Selected Poems, 1988–2013 by Seamus Heaney

Author:  Seamus Heaney

Selected Poems, 1988–2013 by Seamus HeaneyNew York. Farrar, Straus & Giroux. 2014. ISBN 9780374535612

Farrar, Straus and Giroux has published Seamus Heaney’s Selected Poems in two volumes, the first including poems from 1966 to 1987, the second, 1988–2013. The strength of the poems in this second volume generally matches that of the first, with certain poems such as “The Rain Stick” and “Postscript” equaling anything in his entire body of work. Although one wishes for the greater fullness of a “complete poems,” thinking with fondness of some poems not included here, this collection nevertheless satisfies and serves to concentrate the muscular poetic force of Heaney.

Heaney himself preferred a poetry that was “unfussy and believable” and “the virtue of an art that knows its own mind.” His poetry is restrained and essential yet not terse, cramped, or epigrammatic. His poetics is willing to include “buttermilk and urine” in the same line but eschews flourish and ostentation. Though rhythmically formal, often written in masterful iambic pentameter lines, his verse has the feel of careful, natural speech (as Eliot said it should). We find a proportional balance to his use of imagery and rhythm as he focuses on the “real” world and ordinary lived experience. His sonic textures and precise diction are determined to accommodate the actual—no, to incarnate the actual in the language of his poetry. 

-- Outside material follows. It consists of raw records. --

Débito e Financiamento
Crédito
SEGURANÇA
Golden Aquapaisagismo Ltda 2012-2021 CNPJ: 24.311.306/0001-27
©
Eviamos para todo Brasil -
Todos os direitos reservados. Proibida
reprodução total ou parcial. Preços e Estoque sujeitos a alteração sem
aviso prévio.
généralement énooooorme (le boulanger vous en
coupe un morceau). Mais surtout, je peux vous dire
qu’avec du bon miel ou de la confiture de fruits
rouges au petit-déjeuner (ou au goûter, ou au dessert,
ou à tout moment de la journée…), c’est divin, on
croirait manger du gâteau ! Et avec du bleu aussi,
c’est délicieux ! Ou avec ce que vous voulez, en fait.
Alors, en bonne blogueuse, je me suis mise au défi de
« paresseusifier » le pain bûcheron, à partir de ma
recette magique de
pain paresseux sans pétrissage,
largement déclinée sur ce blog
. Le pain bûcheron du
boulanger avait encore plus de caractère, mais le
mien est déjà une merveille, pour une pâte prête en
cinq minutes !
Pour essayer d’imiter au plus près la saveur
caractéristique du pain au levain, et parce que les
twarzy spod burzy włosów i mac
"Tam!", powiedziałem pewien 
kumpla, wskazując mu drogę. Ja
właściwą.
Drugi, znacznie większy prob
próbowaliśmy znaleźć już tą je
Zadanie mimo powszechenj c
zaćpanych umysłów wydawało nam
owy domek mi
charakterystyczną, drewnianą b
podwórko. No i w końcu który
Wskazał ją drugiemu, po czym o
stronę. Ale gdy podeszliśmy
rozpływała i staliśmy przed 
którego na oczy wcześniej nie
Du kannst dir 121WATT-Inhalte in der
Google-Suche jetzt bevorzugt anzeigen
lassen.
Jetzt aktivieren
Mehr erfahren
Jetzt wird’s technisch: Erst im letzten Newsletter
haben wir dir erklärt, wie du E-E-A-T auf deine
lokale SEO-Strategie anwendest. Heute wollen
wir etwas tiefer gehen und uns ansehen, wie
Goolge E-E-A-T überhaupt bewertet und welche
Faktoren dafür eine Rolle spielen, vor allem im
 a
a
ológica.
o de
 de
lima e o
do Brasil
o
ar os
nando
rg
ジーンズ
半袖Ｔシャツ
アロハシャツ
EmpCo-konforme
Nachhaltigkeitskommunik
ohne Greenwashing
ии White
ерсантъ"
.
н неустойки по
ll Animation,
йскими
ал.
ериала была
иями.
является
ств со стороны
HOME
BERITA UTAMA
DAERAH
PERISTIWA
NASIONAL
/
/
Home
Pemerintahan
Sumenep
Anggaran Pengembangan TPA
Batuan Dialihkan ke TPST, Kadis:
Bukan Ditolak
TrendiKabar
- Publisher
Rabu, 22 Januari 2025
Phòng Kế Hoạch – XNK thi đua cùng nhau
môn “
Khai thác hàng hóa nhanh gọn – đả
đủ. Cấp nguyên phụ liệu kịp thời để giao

This doesn’t mean, of course, that Heaney refuses to hint, gesture, comment, infer, or apply; he does these things as well. It does mean, however, that he is first interested in attending to the observable world. Here we find him in the aesthetic precincts of Wordsworth, Frost, and Bishop but with important differences. His work is not infused with a reverent pantheism nor does it overtly seek objective correlatives for a literal-as-metaphorical bilingualism; it does, however, share a willingness to allow life to lead to perceptions and knowledge that would otherwise be missed by the arrogating methods of the current avant-garde who appropriate the actual and force upon it a plasticity to be molded by the self-centered imagination. This, too, is something human, something poetic, but for Heaney it’s a matter of sequential priority that we first patiently attend or, as James Wright says in one of his poems, “look quietly.”

After all, there is a way in which life lives us, if we let it. If we are preemptively deciding the message, steering our thought, then we stand to miss the crucially important truths, experiences, messages we might find life altering. In “Postscript,” with its first line—“And some time make the time to drive out west”—brilliantly recalling that of Frost’s “Directive”—“Back out of all this now too much for us” (i.e., iambic pentameter comprised entirely of monosyllabic words)—we are led to understand the importance of venturing from our known territory, our pre-positions, and allowing a vulnerability to the unforeseen: “You are neither here nor there, / A hurry through which known and strange things pass / as big soft buffetings come at the car sideways / And catch the heart off guard and blow it open.”